Prayers of thanks for Glenna, whose biopsy was negative. Deo gratias!
Also, for Arno, facing med school exams! Thanks so much! God's will
be done! NRN JL
March 6, July 6, November 5
Chapter 29: Whether Brethren Who Leave the Monastery Should Be
If a brother
who through his own fault leaves the monastery
should wish to return,
let him first promise full reparation for his having gone away;
and then let him be received in the lowest place,
as a test of his humility.
And if he should leave again,
let him be taken back again,
and so a third time;
but he should understand that after this
all way of return is denied him.
This one could well apply to groups other than monasteries, families
especially, since most workplaces would never go up to the three-time
The Gospel tells us to forgive 70 times 7 times and surely, we must.

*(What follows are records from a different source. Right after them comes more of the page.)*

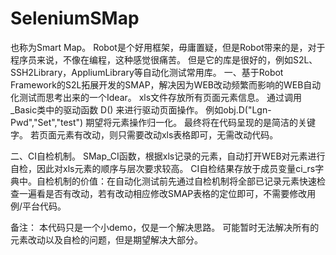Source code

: # SeleniumSMap
也称为Smart Map。
Robot是个好用框架，毋庸置疑，但是Robot带来的是，对于程序员来说，不像在编程，这种感觉很痛苦。
但是它的库是很好的，例如S2L、SSH2Library，AppliumLibrary等自动化测试常用库。
一、基于Robot Framework的S2L拓展开发的SMAP，解决因为WEB改动频繁而影响的WEB自动化测试而思考出来的一个Idear。
xls文件存放所有页面元素信息。
通过调用_Basic类中的驱动函数 D() 来进行驱动页面操作。
例如obj.D("Lgn-Pwd","Set","test")
期望将元素操作归一化。
最终将在代码呈现的是简洁的关键字。
若页面元素有改动，则只需要改动xls表格即可，无需改动代码。

二、CI自检机制。
SMap_CI函数，根据xls记录的元素，自动打开WEB对元素进行自检，因此对xls元素的顺序与层次要求较高。
CI自检结果存放于成员变量ci_rs字典中。自检机制的价值：在自动化测试前先通过自检机制将全部已记录元素快速检查一遍看是否有改动，若有改动相应修改SMAP表格的定位即可，不需要修改用例/平台代码。

备注：
  本代码只是一个小demo，仅是一个解决思路。
  可能暂时无法解决所有的元素改动以及自检的问题，但是期望解决大部分。
 
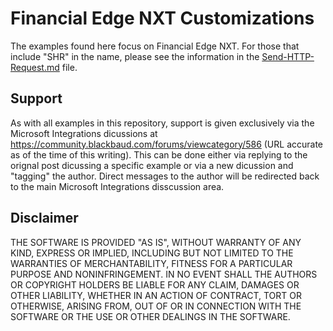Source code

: # Financial Edge NXT Customizations
The examples found here focus on Financial Edge NXT.  For those that include "SHR" in the name, please see the information in the [Send-HTTP-Request.md](./Send-HTTP-Request.md) file.  

## Support
As with all examples in this repository, support is given exclusively via the Microsoft Integrations dicussions at https://community.blackbaud.com/forums/viewcategory/586 (URL accurate as of the time of this writing).  This can be done either via replying to the orignal post dicussing a specific example or via a new dicussion and "tagging" the author.  Direct messages to the author will be redirected back to the main Microsoft Integrations disscussion area. 

## Disclaimer
THE SOFTWARE IS PROVIDED "AS IS", WITHOUT WARRANTY OF ANY KIND, EXPRESS OR IMPLIED, INCLUDING BUT NOT LIMITED TO THE WARRANTIES OF MERCHANTABILITY, FITNESS FOR A PARTICULAR PURPOSE AND NONINFRINGEMENT. IN NO EVENT SHALL THE AUTHORS OR COPYRIGHT HOLDERS BE LIABLE FOR ANY CLAIM, DAMAGES OR OTHER LIABILITY, WHETHER IN AN ACTION OF CONTRACT, TORT OR OTHERWISE, ARISING FROM, OUT OF OR IN CONNECTION WITH THE SOFTWARE OR THE USE OR OTHER DEALINGS IN THE SOFTWARE.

That, however, is a command on us individually, and a command, by the
way, that calls for forgiveness, not foolhardiness. One needn't keep
one's hand on the same hot stove throughout all the forgiving!
At some point, too, probably well before the end of one's forgiveness
rope, the offender would probably have incurred at least some loss of
privilege. Obviously, the dog that is forgiven for killing sheep
several times will not likely tend the flock.
The thing to remember here and in families is that we are not dealing
with only two individuals, but a group. Re-entry into a monastery (or
family,) can be a very tense thing. It is certainly worth doing, but
not a good thing to do limitless times. It wears out the family and
it wears out the community. St. Benedict is not mean here. There is
no element of surprise to the offender about the three-strikes-and-
you're-out program: she has heard it ever since novitiate. It might
be construed as mean if there were no forewarning, but there is.
Anyone coming back for the third time knows they are on their last
leg. Foul up that time, and you're history.
The monastery is a specialized society with a specialized goal:
seeking union with God for all its members. Because of that
specialized nature, the monastery does not have an infinite
commitment to anyone, except to one who truly perseveres unto death.
Not everyone who wants to join a monastery is truly called to be a
monastic. People can be allowed to leave, or they can be thrown out,
or they can be told they can never come back after the third time.
This is a different situation from forgiveness. The one denied
further entry must, no doubt at all, be forgiven, but he must also
know that his chances to disrupt the community have come to an end.